Des criminels et des milliers de miliciens réputés pour leurs exactions sur la population civile se sont également dissimulés dans les zones périphériques avec leurs armes, selon de multiples sources concordantes.
Sur un rond-point du centre-ville de Goma, un officier du M23, mégaphone en main, tient un meeting improvisé suivi par quelques dizaines d’habitants. Il appelle les familles de soldats à dénoncer ceux qui n’ont pas déposé les armes.
« Nous ne sommes pas venus faire la chasse à l’homme, les FARDC (forces armées congolaises), ce sont nos frères, on se comprend ? » lance-t-il à un public inquiet.
Devant l’hôpital provincial, ce sont les parents des militaires et civils disparus qui espèrent vainement des nouvelles de leurs proches. Les combats en ville ont fait au moins 2.900 morts et des milliers de blessés.
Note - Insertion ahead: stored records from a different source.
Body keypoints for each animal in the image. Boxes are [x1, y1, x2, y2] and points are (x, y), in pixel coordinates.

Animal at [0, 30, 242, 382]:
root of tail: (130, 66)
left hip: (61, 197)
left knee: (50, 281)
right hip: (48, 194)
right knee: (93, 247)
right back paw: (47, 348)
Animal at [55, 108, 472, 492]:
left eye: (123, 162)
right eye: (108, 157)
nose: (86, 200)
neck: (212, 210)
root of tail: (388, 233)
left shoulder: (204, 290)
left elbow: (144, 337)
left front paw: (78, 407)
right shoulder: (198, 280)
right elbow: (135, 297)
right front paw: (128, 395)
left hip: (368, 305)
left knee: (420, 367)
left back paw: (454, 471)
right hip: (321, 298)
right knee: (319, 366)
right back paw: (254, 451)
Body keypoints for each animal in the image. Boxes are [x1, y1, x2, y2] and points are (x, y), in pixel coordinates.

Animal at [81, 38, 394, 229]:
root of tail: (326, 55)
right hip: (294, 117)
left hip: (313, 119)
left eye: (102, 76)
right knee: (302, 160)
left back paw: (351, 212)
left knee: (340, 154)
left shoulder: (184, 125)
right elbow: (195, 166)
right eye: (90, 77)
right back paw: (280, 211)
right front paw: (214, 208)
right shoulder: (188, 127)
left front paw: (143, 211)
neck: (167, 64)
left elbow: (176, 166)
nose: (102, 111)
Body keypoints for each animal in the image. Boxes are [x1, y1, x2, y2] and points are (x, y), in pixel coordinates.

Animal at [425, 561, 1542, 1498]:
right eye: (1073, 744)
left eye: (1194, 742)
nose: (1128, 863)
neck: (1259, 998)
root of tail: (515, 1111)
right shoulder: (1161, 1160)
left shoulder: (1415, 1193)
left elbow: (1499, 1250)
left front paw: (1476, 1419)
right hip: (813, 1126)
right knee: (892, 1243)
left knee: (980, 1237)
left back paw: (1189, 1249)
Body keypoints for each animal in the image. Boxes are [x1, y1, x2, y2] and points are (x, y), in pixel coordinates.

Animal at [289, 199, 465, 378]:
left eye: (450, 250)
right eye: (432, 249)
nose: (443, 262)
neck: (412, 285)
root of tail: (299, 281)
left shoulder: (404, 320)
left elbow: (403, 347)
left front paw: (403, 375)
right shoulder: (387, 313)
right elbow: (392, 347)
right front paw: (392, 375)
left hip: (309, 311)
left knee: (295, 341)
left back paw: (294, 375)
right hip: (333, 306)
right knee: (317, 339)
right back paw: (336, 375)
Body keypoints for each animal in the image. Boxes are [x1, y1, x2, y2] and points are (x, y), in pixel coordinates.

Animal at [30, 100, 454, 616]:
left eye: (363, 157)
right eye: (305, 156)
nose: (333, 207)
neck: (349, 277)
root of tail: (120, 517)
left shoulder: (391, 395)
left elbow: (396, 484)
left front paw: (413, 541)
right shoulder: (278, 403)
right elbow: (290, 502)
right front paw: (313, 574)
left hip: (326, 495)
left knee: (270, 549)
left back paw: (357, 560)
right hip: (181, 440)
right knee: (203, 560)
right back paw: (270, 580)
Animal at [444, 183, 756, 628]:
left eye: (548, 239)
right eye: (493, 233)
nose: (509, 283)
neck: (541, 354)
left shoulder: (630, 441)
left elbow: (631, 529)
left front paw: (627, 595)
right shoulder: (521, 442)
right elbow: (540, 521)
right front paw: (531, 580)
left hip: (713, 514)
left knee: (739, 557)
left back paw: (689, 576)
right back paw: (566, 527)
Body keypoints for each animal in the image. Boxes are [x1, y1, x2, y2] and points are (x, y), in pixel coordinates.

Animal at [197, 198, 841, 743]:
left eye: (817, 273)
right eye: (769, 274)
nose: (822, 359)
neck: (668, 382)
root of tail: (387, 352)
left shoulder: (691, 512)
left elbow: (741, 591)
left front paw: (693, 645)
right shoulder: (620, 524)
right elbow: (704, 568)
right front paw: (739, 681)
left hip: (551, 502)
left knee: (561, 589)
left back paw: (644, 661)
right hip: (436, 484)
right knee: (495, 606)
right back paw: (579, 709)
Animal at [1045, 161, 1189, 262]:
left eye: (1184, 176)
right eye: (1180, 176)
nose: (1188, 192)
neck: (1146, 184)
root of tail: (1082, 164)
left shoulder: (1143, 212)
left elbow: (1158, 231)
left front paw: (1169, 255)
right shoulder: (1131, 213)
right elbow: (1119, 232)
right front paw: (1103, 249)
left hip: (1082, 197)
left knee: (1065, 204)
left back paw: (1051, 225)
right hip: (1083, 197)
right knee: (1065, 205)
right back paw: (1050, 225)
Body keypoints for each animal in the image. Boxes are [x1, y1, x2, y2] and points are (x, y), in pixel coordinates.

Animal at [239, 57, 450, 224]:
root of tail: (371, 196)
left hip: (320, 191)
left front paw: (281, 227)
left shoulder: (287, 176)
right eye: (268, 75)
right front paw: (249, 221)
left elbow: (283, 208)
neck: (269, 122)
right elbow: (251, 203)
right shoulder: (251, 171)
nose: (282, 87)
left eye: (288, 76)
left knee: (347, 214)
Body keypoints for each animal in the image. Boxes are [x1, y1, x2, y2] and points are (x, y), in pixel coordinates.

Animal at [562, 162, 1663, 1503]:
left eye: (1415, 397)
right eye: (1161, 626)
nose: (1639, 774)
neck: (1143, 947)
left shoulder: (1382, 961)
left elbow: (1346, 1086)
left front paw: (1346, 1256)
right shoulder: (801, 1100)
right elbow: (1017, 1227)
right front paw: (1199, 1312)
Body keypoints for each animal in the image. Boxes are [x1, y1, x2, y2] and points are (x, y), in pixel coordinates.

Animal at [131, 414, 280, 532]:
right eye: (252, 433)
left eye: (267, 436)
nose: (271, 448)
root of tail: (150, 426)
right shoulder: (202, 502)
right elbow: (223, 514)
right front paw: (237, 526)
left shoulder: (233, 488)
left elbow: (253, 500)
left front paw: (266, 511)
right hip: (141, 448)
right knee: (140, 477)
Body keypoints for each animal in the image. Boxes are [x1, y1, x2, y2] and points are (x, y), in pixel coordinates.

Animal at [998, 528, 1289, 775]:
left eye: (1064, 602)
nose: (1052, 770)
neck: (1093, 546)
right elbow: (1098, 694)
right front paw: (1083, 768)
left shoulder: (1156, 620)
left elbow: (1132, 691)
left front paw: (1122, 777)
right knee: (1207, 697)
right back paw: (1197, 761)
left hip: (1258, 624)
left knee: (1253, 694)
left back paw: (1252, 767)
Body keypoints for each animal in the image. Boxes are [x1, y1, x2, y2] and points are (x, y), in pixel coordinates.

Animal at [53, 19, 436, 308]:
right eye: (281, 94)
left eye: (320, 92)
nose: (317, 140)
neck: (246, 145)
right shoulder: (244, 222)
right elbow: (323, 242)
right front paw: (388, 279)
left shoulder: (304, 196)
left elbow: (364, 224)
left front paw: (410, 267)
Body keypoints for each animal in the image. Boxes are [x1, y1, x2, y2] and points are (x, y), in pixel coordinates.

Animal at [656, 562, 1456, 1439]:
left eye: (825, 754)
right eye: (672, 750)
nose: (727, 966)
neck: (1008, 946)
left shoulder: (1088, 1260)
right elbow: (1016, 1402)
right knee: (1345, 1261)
A peine quelques centaines de corps ont été inhumés, faute d’espace et de moyens.
A la morgue, les corps s’entassent. Civils, militaires, miliciens tués dans les combats attendent aussi, enveloppés dans des sacs blancs, vus par l’AFP.
Jeudi, les leaders du M23 ont annoncé une série de mesures comme la fixation du taux de change, la prochaine réouverture des écoles, et le recrutement de policiers.